“You're right, she is a little corker, a very pleasant dream!” Anger at Charity snatched away the blindfold which is another name for fidelity. Scales fell from his eyes, and he saw truth in nakedness. He saw beauty everywhere. All about him were beautiful women in rich costume. He saw that beauty is not a matter of opinion, a decision of love's, but a happening to be regular or curvilinear or warm of color or hospitable in expression.

Particularly he saw the beauty of Kedzie. There was more of her to see than of those other women behind their screens of silk and lace and linen. His infatuation for Charity Coe had befuddled him, wrapped him in a fog through which all other women passed like swaddled figures. He felt free now.

Over Charity's shoulder and through the spray of the goura on her hat he saw Kedzie sharp and stark, her suavities of line and the milk-smooth fabric of her envelope. He studied Kedzie with emancipation, not seeing Charity at all any more—nor she him.

For Charity studied Kedzie, too. She felt academically the delight of the girl's beauty, a statue coming to life, or a living being going back into statue—Galatea in one phase or the other. She felt the delight of the girl's successful drawing. She smiled to behold it. Then her smile drooped, for the words of the old song came back crooning the ancient regret:

How small a part of time they share—

There was elegy now in Kedzie's graces. Youth was of their essence, and youth shakes off like the dust on the moth's wing. Youth is gone at a touch.

In her sorrow she turned to look up at Jim. She was shocked to see how attentively he regarded Kedzie. He startled her by the fascination in his mien. She looked again at Kedzie.

Somehow the girl immediately grew ugly—or what beauty she had was that of a poisonous snake. And she looked common, too. Who else but a common creature would come out on a lawn thus unclothed for a few dollars?

She looked again at Jim Dyckman, and he was not what he had been. He was as changed as the visions in Lewis Carroll's poem. She saw that he had his common streak, too: he was mere man, animal, temptable. But she forgave him. Curiously, he grew more valuable since she felt that she was losing him.

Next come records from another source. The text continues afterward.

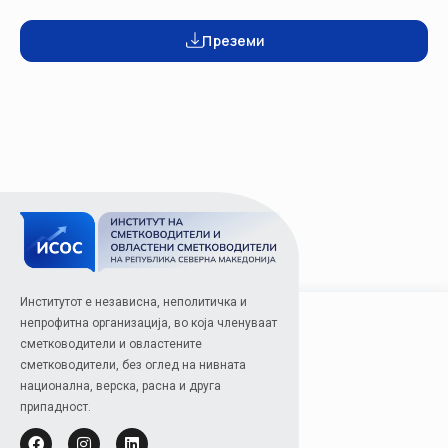
Преземи
Институтот е независна, неполитичка и
непрофитна организација, во која членуваат
сметководители и овластените
сметководители, без оглед на нивната
национална, верска, расна и друга
припадност.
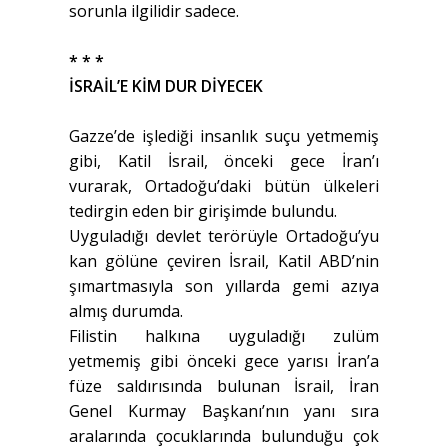
sorunla ilgilidir sadece.
* * *
İSRAİL’E KİM DUR DİYECEK
Gazze’de işlediği insanlık suçu yetmemiş
gibi, Katil İsrail, önceki gece İran’ı
vurarak, Ortadoğu’daki bütün ülkeleri
tedirgin eden bir girişimde bulundu.
Uyguladığı devlet terörüyle Ortadoğu’yu
kan gölüne çeviren İsrail, Katil ABD’nin
şımartmasıyla son yıllarda gemi azıya
almış durumda.
Filistin halkına uyguladığı zulüm
yetmemiş gibi önceki gece yarısı İran’a
füze saldırısında bulunan İsrail, İran
Genel Kurmay Başkanı’nın yanı sıra
aralarında çocuklarında bulunduğu çok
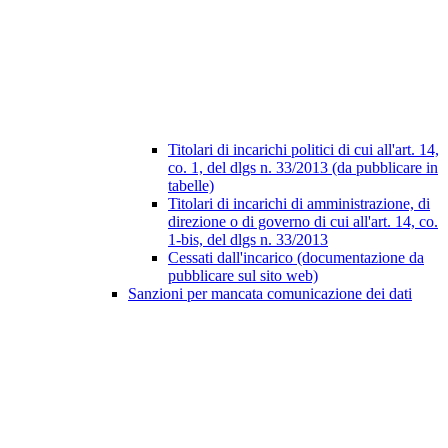
Titolari di incarichi politici di cui all'art. 14,
co. 1, del dlgs n. 33/2013 (da pubblicare in
tabelle)
Titolari di incarichi di amministrazione, di
direzione o di governo di cui all'art. 14, co.
1-bis, del dlgs n. 33/2013
Cessati dall'incarico (documentazione da
pubblicare sul sito web)
Sanzioni per mancata comunicazione dei dati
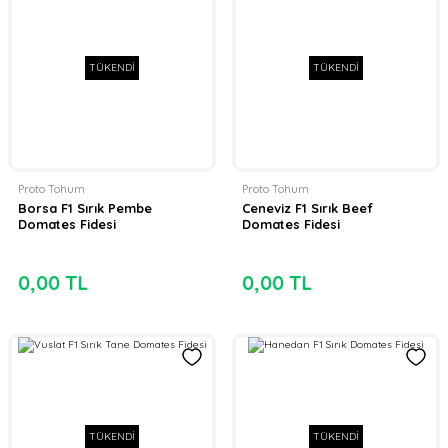
TÜKENDİ
TÜKENDİ
Proto Tohum
Proto Tohum
Borsa F1 Sırık Pembe
Ceneviz F1 Sırık Beef
Domates Fidesi
Domates Fidesi
0,00 TL
0,00 TL
TÜKENDİ
TÜKENDİ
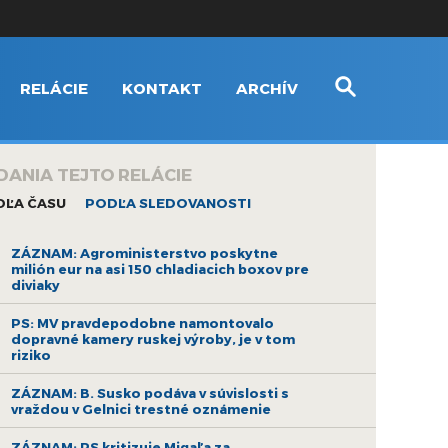
RELÁCIE
KONTAKT
ARCHÍV
DANIA TEJTO RELÁCIE
DĽA ČASU
PODĽA SLEDOVANOSTI
ZÁZNAM: Agroministerstvo poskytne
milión eur na asi 150 chladiacich boxov pre
diviaky
PS: MV pravdepodobne namontovalo
dopravné kamery ruskej výroby, je v tom
riziko
ZÁZNAM: B. Susko podáva v súvislosti s
vraždou v Gelnici trestné oznámenie
ZÁZNAM: PS kritizuje Migaľa za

There was an impatient shaking at her breast. In anybody else she would have called it jealousy. This astounded her, made her afraid of herself and of him. What right had she to be jealous of anybody but Peter Cheever? She felt that she was more indecent than Kedzie. She bowed her head and blushed. Scales fell from her eyes also. She was like Eve after the apple had taught her what she was. She wanted to hide. But she could not break through the crowd. She must stand and watch the dance through.